A Small Plot of Land

Someday I’ll get my hands on a hard copy of Outside and immerse myself in whatever information is hidden there. In the meantime I’ll just immerse myself in David Bowie at his most disturbing. Outside was one of those records that smacked me right in my impressionable adolescent brain with its deep ideas and macabre aesthetic. It was the Bowie iteration most suitable for a kid who read and reread Helter Skelter. It hasn’t become any less relevant in the intervening years. I still ask myself just how much does human creativity balance out human depravity, and to what degree those things feed into each other. We’re also in a brave new media world that allows ritualistic displays of public suffering to become entertainment. I mean, the psychotic breakdown of Britney Spears wasn’t intentionally a piece of performance art or guerrilla theatre, but it was one of the definitive pop culture moments of the 2000’s, and that’s actually a fairly mild example of human sacrifice-as-pop-culture. We really need to ask ourselves a lot of questions about what we’re entertained by and at what expense. The way we’re going, ritualistic art murder is not just around the corner, it’s about to be the latest commodity.

Sleeping on the Roof

This is a instrumental, and yes, it will probably guide you right to sleep. Psychedelic music very often does that.
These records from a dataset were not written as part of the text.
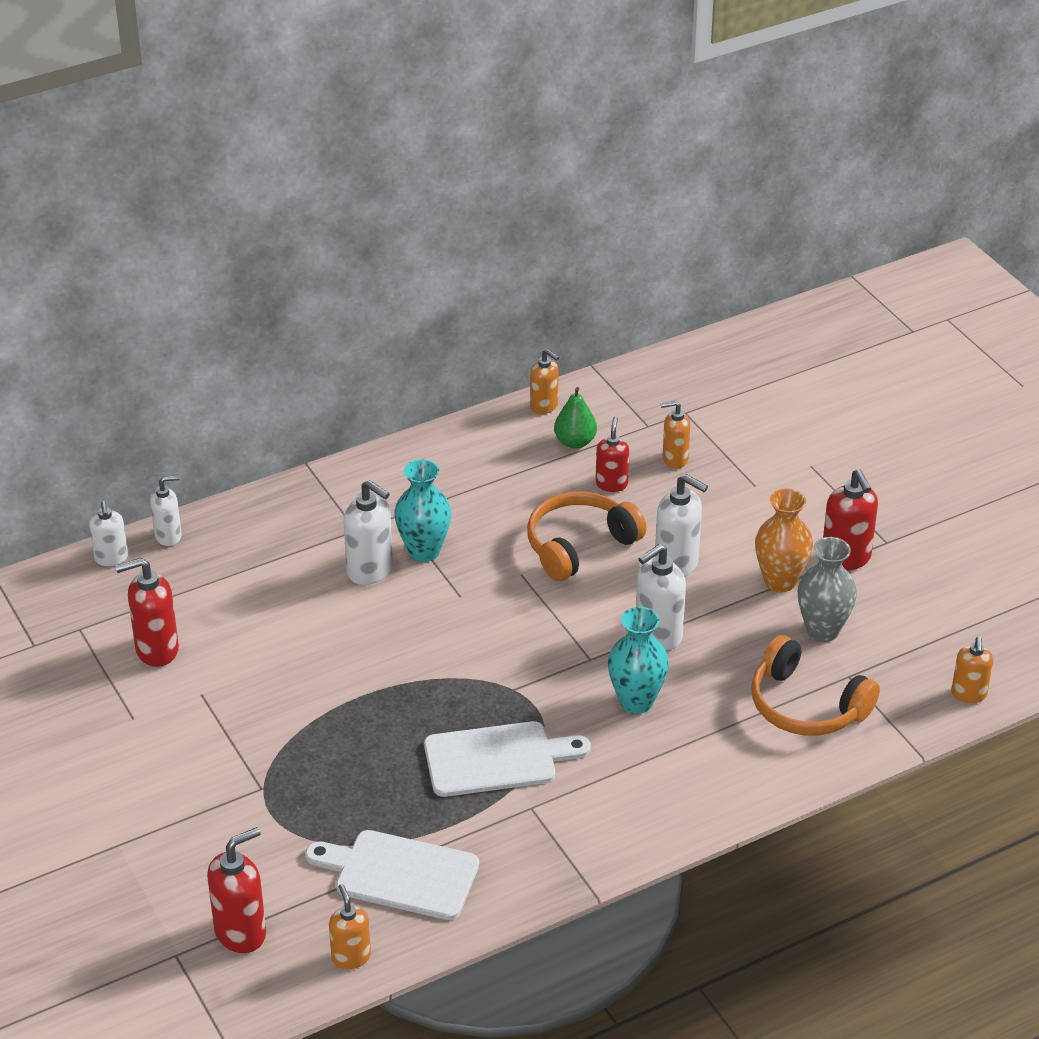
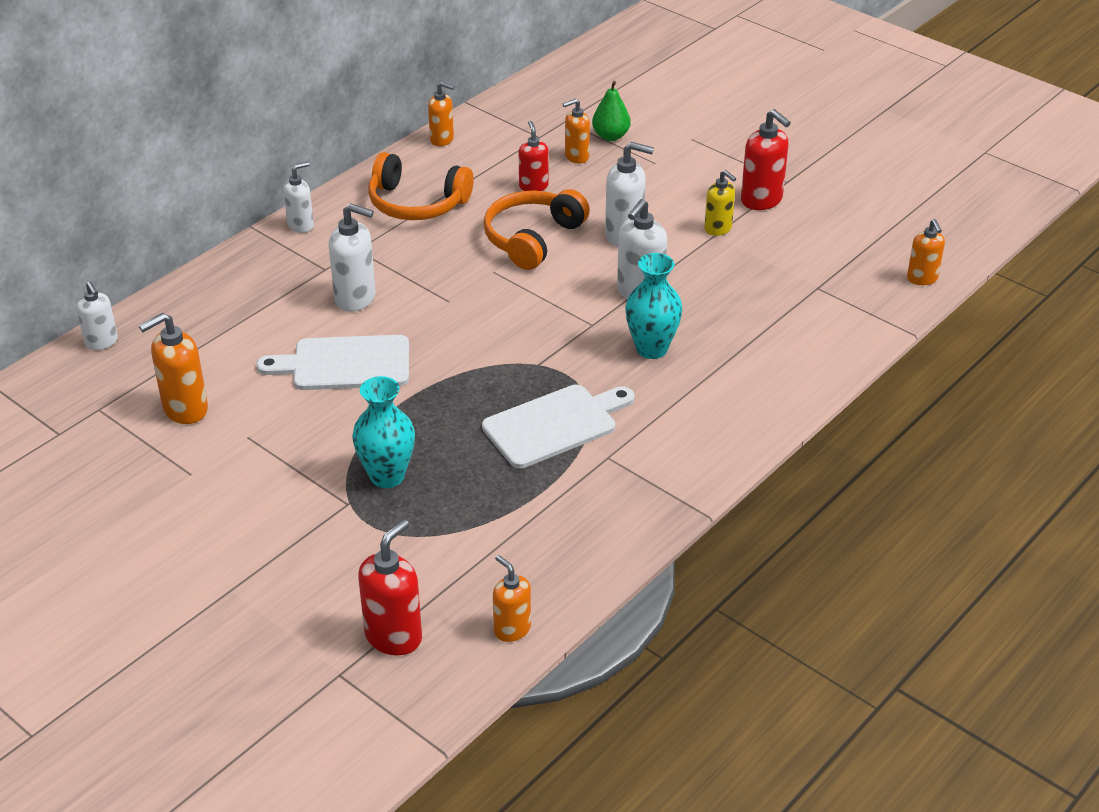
camera: 20 degrees left, 0 degrees up
red soap dispenser [115,558,179,667] -> orange soap dispenser [139,313,208,424]
white soap dispenser [150,475,182,546] -> white soap dispenser moved to [283,162,314,233]
white cutting board [305,830,479,920] -> white cutting board moved to [256,335,409,390]
turquoise vase [394,459,451,562] -> turquoise vase moved to [352,376,415,488]
green pear [554,387,597,449] -> green pear moved to [592,81,630,141]
orange headphones [751,635,880,736] -> orange headphones moved to [369,152,474,220]
orange vase [755,488,813,592] -> yellow soap dispenser [704,170,736,236]
grey vase [798,537,857,642] -> none

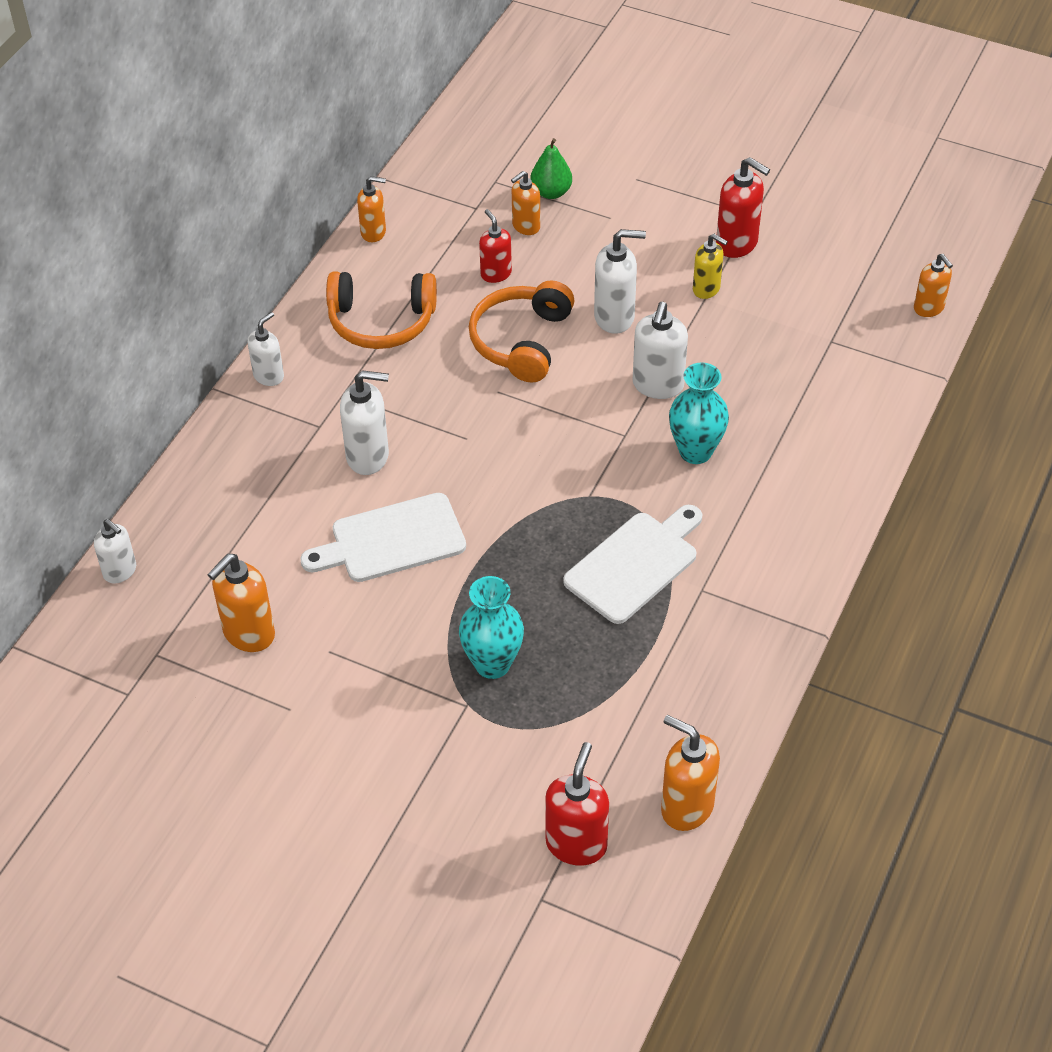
camera: 15 degrees left, 10 degrees up
orange soap dispenser [493,555,531,642] -> orange soap dispenser [661,715,720,831], size x1.53

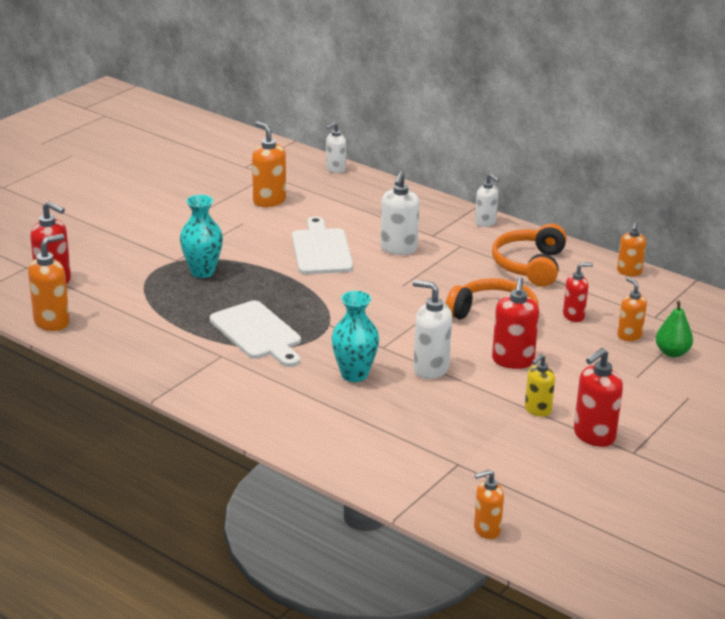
camera: 100 degrees right, 20 degrees down
white soap dispenser [594,229,646,334] -> red soap dispenser [492,277,539,369]

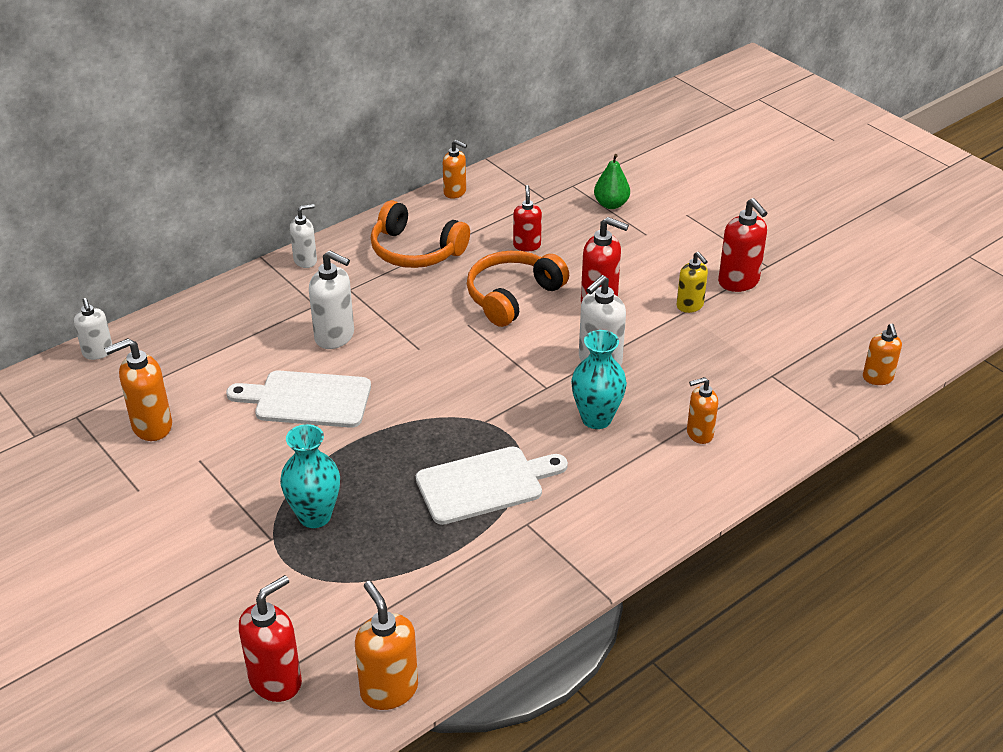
camera: 75 degrees left, 10 degrees up
orange soap dispenser [617,277,647,341] -> orange soap dispenser moved to [687,377,718,444]

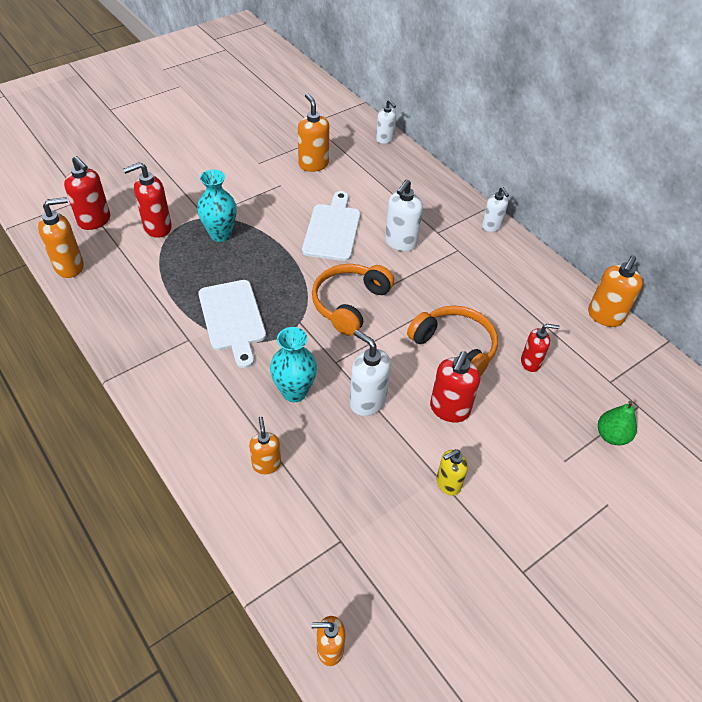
camera: 90 degrees right, 10 degrees up
white soap dispenser [74,298,113,360] -> white soap dispenser turned 105 degrees counterclockwise [376,100,396,144]
orange headphones [371,200,470,268] -> orange headphones moved to [312,264,394,336]
orange soap dispenser [443,140,467,199] -> orange soap dispenser [588,255,643,327], size x1.53
red soap dispenser [718,198,767,292] -> red soap dispenser moved to [123,162,172,238]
As usual with pop album instrumentals, it’s probably better in context of the whole damn album. Especially since Flaming Lips always have a lot of thought and meaning behind the sequencing of their records. I almost feel bad for giving you something that isn’t supposed to stand alone. At best, think of it as a fragment of a dream.

Sleep

For those of you nostalgic for 1996… Nada Surf may or not take you there. I didn’t listen to music like this in 1996, but you might have. Not factoring in the 1996-ness of it all, you might appreciate the fake-Velvet Underground vibes going on. That kind of grimy sound with diamond-in-rough melodicism mixed in is periodically in short supply, but I’ve heard that the early-to-mid 90’s were actually a good time for it. I’m not sure why I latched on to this group out of all the others I’d missed out on, but there you go anyway.

Sleep

The mournful sound of Marianne Faithfull’s voice is perfect for a day so dark that at 9 a.m. it felt like midnight and the rain has made sinkholes in the yard outside. Sleep, incidentally, is what one should do on a day such as this. Some of us have to get up and ponder the cosmos, alas. Still, the mood is set. Let your mournful spirit guide take you on an existential walkabout.

The Sky is Broken

Music for teatime is a made-up genre that I often come back to, because for my needs, it’s an important distinction. Can I sit and relax and drift away to this? Moby is very much the master of music that fills those drifting-away needs. I can sleep to this, and I can write and create to it. It’s not quite full-ambient, but it’s close. I think that we should not underestimate the power of the near-ambient; it discreetly does a lot to tinker with our mood, and we need all the discreet spirit-lifting we can get, in this age of darkness that we live in.

Skinhead Love Affair

Should I have to preface this with an explanation of what ‘skinhead’ means? I think that, if you’re over here listening to Bad Manners, you probably don’t need it. Let’s just say that it’s a long and convoluted story how a music- and fashion- oriented youth movement that began in the 60’s has somehow come to be seen as semi-synonymous with neo-Nazism. For casual fans of ska music and checker-print suspenders, those kinds of associations are a real detraction; for others, looking malevolent is part of the appeal. By the time Bad Manners released Fat Sound in 1992, the movement had already been well taken away from kids who just wanna skank and show off their skulls, well taken over by the sort of people who have deeply held political convictions and the broken bottles to back them up with. This does, however, hark back to more innocent times when being a skin just meant being a working-class young lout with romance and pints on your mind.

Sing Your Life

I can see Morrissey having an alternate career singing lounge jazz. If he had more musicality and less dysfunction, he could have made it on the cocktail lounge scene for sure. He would, of course, be a very a very campy lounge singer, perhaps the kind who specializes in warming up the crown before a drag show. Alternate universe. As it is, Morrissey turned out to be a campy old queen of a very different stripe, and he certainly made his mark with the choices he made. It’s his life to wreck in his own way, after all.